As far as I remember, and from what I observed, the decision to adopt GitLab was meant to better cater to newcomers and volunteers who generally do not appreciate Gerrit and saw it as a serious barrier to engaging with the Wikimedia software development ecosystem. Gerrit has a pretty steep learning curve and the web interface is pretty ugly (Subjective, but this is an opinion shared by many.) We got quite a bit of feedback that Gerrit was a stumbling block for new contributors as well new hires on the Product and Engineering teams. Many folks who have used Gerrit for a long time learn to love it but newcomers either hated it or found it difficult to adjust to.

So to summarize the main arguments for GitLab (as apposed to "just use github" or various other alternatives which were considered):

* It's ostensibly open * It's similar to GitHub in most ways that matter * The GitLab CI system is configured in the repo and it's entirely self-service, as apposed to the mess that is Gerrit + Jenkins + Zuul CI. Zuul requires a lot of specialty expertise to configure and maintain, and that places control of CI largely out of the hands of the people maintaining each repo. Self serve is better for the needs of many if not most developers. * Last but certainly not least, there was a fairly wide-spread fear that Microsoft would ruin GitHub, along with and a strong preference for self-hosted free software tools in keeping with https://foundation.wikimedia.org/wiki/Resolution:Wikimedia_F...

By @stavros - 4 months
Does it say anywhere why they chose Gitlab? I used to be a big fan of them, but they kind of died for me after they implemented big limitations on the free tier. I stopped being able to Trojan-horse it to my company, and Github got good CI and other nice features, so I've switched to that.
By @karolist - 4 months
Just setup GitLab yesterday on my homelab server (containerized), it's a Rails beast and takes a while to start but the product they give away for free seems very polished. I looked at Gitea too before choosing GitLab, mainly for their CI.
By @apple4ever - 4 months
GitLab was so great in the early days. But they started chasing after the enterprise market and stopped innovating. They dropped their cheapest paid plan, and features get introduced that no one wants and bugs don't get fixed.

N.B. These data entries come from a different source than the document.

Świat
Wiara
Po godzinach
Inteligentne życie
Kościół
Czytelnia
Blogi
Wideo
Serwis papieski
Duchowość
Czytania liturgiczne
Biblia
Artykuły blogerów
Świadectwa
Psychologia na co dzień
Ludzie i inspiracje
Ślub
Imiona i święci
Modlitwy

Maybe this publicity will get them to rethink their strategy, but I doubt it.

By @sigsergv - 4 months
To properly run gitlab with large codebase you must have a dedicated devops team to maintain extensive set of webhooks and other linked services. Even in top-tier enterprise edition.
By @Sparkyte - 4 months
Gerrit is like old school git, the flexibility of github and gitlab far exceed gerrit's use in my opinion.